### TASK STATEMENT
Extract all of the rows below word for word, keeping each line and line break unchanged.
* * *
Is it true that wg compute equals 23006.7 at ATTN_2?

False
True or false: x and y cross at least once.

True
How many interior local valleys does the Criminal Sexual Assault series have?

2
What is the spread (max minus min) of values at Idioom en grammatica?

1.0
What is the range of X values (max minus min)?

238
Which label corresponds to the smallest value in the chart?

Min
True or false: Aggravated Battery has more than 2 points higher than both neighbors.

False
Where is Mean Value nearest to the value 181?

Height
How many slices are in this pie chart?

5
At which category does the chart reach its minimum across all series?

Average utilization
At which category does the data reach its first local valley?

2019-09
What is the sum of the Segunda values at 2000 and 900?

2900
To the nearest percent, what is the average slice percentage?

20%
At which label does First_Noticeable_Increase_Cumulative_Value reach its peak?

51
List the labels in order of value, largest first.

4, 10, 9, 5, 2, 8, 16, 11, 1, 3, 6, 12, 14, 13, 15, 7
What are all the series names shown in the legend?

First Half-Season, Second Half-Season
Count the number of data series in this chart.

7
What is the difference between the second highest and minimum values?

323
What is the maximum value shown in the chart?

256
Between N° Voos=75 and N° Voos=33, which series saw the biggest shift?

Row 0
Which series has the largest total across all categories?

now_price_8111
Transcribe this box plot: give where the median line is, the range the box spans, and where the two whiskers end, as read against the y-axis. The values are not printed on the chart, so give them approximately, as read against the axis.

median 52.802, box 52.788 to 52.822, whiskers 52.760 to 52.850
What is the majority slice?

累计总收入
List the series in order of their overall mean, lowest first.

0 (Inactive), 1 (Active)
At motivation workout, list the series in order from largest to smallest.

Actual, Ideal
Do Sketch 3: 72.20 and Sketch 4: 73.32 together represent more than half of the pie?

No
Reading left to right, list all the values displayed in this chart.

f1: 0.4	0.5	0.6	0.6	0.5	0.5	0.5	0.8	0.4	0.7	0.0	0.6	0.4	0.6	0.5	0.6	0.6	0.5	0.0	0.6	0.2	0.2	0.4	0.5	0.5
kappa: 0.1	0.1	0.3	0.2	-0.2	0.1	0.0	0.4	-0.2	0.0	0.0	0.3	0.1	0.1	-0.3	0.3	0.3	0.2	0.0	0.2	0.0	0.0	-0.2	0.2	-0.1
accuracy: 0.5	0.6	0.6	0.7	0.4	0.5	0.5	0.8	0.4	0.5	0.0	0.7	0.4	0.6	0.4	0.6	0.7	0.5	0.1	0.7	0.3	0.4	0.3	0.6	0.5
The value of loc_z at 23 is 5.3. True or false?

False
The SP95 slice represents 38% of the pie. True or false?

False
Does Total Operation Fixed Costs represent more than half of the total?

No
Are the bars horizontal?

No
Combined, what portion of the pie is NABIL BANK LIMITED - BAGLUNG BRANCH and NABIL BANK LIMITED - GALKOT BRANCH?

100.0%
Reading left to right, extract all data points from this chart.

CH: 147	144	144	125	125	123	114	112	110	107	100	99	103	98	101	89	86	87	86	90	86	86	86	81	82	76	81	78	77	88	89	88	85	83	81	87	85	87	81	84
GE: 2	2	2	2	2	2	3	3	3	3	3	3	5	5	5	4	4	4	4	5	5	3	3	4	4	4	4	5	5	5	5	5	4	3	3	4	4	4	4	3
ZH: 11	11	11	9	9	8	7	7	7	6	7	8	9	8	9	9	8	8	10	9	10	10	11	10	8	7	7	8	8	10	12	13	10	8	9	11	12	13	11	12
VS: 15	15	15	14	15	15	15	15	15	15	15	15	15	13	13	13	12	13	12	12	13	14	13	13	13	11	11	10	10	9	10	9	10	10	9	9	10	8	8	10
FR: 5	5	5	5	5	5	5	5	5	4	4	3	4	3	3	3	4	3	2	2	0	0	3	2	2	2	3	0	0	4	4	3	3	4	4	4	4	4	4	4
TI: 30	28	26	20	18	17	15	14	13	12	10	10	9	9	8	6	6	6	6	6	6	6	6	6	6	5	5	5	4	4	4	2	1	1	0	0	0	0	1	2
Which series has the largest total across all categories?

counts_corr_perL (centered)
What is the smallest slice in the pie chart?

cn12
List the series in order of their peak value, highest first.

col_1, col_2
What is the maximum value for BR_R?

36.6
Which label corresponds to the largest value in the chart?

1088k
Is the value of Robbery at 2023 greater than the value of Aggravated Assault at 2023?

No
* * *
### SOLVED EXERCISE
Is it true that wg compute equals 23006.7 at ATTN_2?

False
True or false: x and y cross at least once.

True
How many interior local valleys does the Criminal Sexual Assault series have?

2
What is the spread (max minus min) of values at Idioom en grammatica?

1.0
What is the range of X values (max minus min)?

238
Which label corresponds to the smallest value in the chart?

Min
True or false: Aggravated Battery has more than 2 points higher than both neighbors.

False
Where is Mean Value nearest to the value 181?

Height
How many slices are in this pie chart?

5
At which category does the chart reach its minimum across all series?

Average utilization
At which category does the data reach its first local valley?

2019-09
What is the sum of the Segunda values at 2000 and 900?

2900
To the nearest percent, what is the average slice percentage?

20%
At which label does First_Noticeable_Increase_Cumulative_Value reach its peak?

51
List the labels in order of value, largest first.

4, 10, 9, 5, 2, 8, 16, 11, 1, 3, 6, 12, 14, 13, 15, 7
What are all the series names shown in the legend?

First Half-Season, Second Half-Season
Count the number of data series in this chart.

7
What is the difference between the second highest and minimum values?

323
What is the maximum value shown in the chart?

256
Between N° Voos=75 and N° Voos=33, which series saw the biggest shift?

Row 0
Which series has the largest total across all categories?

now_price_8111
Transcribe this box plot: give where the median line is, the range the box spans, and where the two whiskers end, as read against the y-axis. The values are not printed on the chart, so give them approximately, as read against the axis.

median 52.802, box 52.788 to 52.822, whiskers 52.760 to 52.850
What is the majority slice?

累计总收入
List the series in order of their overall mean, lowest first.

0 (Inactive), 1 (Active)
At motivation workout, list the series in order from largest to smallest.

Actual, Ideal
Do Sketch 3: 72.20 and Sketch 4: 73.32 together represent more than half of the pie?

No
Reading left to right, list all the values displayed in this chart.

f1: 0.4	0.5	0.6	0.6	0.5	0.5	0.5	0.8	0.4	0.7	0.0	0.6	0.4	0.6	0.5	0.6	0.6	0.5	0.0	0.6	0.2	0.2	0.4	0.5	0.5
kappa: 0.1	0.1	0.3	0.2	-0.2	0.1	0.0	0.4	-0.2	0.0	0.0	0.3	0.1	0.1	-0.3	0.3	0.3	0.2	0.0	0.2	0.0	0.0	-0.2	0.2	-0.1
accuracy: 0.5	0.6	0.6	0.7	0.4	0.5	0.5	0.8	0.4	0.5	0.0	0.7	0.4	0.6	0.4	0.6	0.7	0.5	0.1	0.7	0.3	0.4	0.3	0.6	0.5
The value of loc_z at 23 is 5.3. True or false?

False
The SP95 slice represents 38% of the pie. True or false?

False
Does Total Operation Fixed Costs represent more than half of the total?

No
Are the bars horizontal?

No
Combined, what portion of the pie is NABIL BANK LIMITED - BAGLUNG BRANCH and NABIL BANK LIMITED - GALKOT BRANCH?

100.0%
Reading left to right, extract all data points from this chart.

CH: 147	144	144	125	125	123	114	112	110	107	100	99	103	98	101	89	86	87	86	90	86	86	86	81	82	76	81	78	77	88	89	88	85	83	81	87	85	87	81	84
GE: 2	2	2	2	2	2	3	3	3	3	3	3	5	5	5	4	4	4	4	5	5	3	3	4	4	4	4	5	5	5	5	5	4	3	3	4	4	4	4	3
ZH: 11	11	11	9	9	8	7	7	7	6	7	8	9	8	9	9	8	8	10	9	10	10	11	10	8	7	7	8	8	10	12	13	10	8	9	11	12	13	11	12
VS: 15	15	15	14	15	15	15	15	15	15	15	15	15	13	13	13	12	13	12	12	13	14	13	13	13	11	11	10	10	9	10	9	10	10	9	9	10	8	8	10
FR: 5	5	5	5	5	5	5	5	5	4	4	3	4	3	3	3	4	3	2	2	0	0	3	2	2	2	3	0	0	4	4	3	3	4	4	4	4	4	4	4
TI: 30	28	26	20	18	17	15	14	13	12	10	10	9	9	8	6	6	6	6	6	6	6	6	6	6	5	5	5	4	4	4	2	1	1	0	0	0	0	1	2
Which series has the largest total across all categories?

counts_corr_perL (centered)
What is the smallest slice in the pie chart?

cn12
List the series in order of their peak value, highest first.

col_1, col_2
What is the maximum value for BR_R?

36.6
Which label corresponds to the largest value in the chart?

1088k
Is the value of Robbery at 2023 greater than the value of Aggravated Assault at 2023?

No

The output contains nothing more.